Varley - Smalltalk & DMCs
Ferryhouse / Believe
VÖ: 17.09.2021
Unsere Bewertung: 7/10
Eure Ø-Bewertung: 7/10
Nachdenken leicht gemacht
"I feel the pressure / I fail at first impressions", singt Claire-Ann, nach deren Nachnamen das in Berlin ansässige Trio Varley benannt ist, im Refrain der Singleauskopplung "The pressure". Nun wäre es naheliegend, diese Zeilen auch als Kommentar auf das nervöse Zittern vor der Veröffentlichung des eigenen Debütalbums zu lesen, doch führt ein anderer Ansatz womöglich weiter. Zwischen "Smalltalk & DMCs" spannen sich die Themen der 13 Songs auf, Alltagsrauschen und jenen lebensverändernden "deep meaningful conversations" also, deren Akronym schon so etwas wie eine ironische Distanzierung mitspricht. Ein Gegensatz, der sich auch musikalisch abbildet: Federleichter, zeitloser, herausragend produzierter Pop voller Detailverliebtheit und Charme trifft auf Texte, in denen Varley keine Scheu vor großen Themen kennt. Vor rund einer Dekade zog es die aus Dublin stammende Musikerin nach Berlin, gemeinsam mit ihren multiinstrumentalen Mitstreitern Joschka Bender und Matthias Heising bildet sie bereits seit einigen Jahren ein vertrautes Gespann. Vielleicht einer der Gründe dafür, dass nichts auf "Smalltalks & DMCs" den Eindruck eines unausgegorenen Erstlings vermittelt.

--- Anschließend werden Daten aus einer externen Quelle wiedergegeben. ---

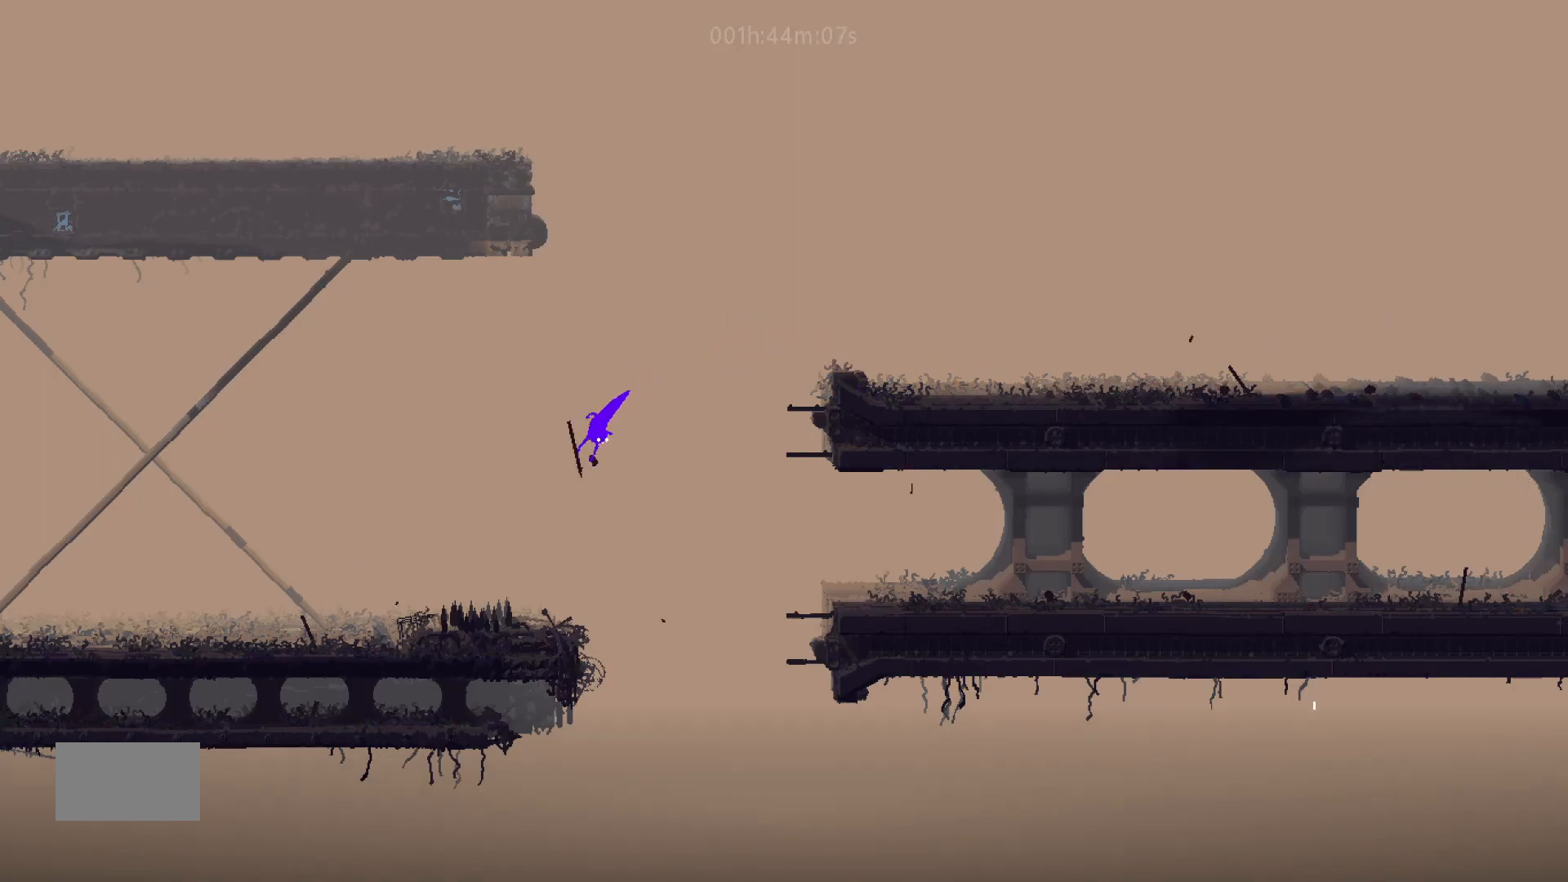
{"keys": ["down", "left"], "mouse_move": "down-left", "events": []}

Mit einer klaren Ansage eröffnet das Album: "I don't want to be scared no more." Quirlige Synthies wirbeln im Refrain die sommerliche Schwermut der Strophen durcheinander; "Bubble up" reiht sich ein in die Riege der Lieder, die ihre mentale Krise mit der Süße verführerischer Popmelodien vertreiben wollen. So werden die alten Sorgen, die da hochblubbern, einfach von Seifenblasen umschlossen. Den einnehmenden Einstieg setzen "Push pull" und "The pressure" fort, die ihre vielschichtigen Kompositionen in ein ebenso eingängiges Gewand kleiden. Immer wieder stechen groovige Basslinien und liebevolle Verzierungen aus der kristallklaren Produktion hervor, müssen jedoch stets kompakt und songdienlich bleiben. Im akustisch einsetzenden "Down where the wind blows" folgt die Leadgitarre ab und an für wenige Sekunden Varleys Gesangsmelodie, als wollte sie ein Schleifchen darumbinden – ein Fest für Audiophile. Und noch in einer anderen Weise erinnern Varley an die Fleetwood Mac der 70er Jahre: Es gibt wenige Orte und Menschen, die diese Musik als störend empfinden dürften.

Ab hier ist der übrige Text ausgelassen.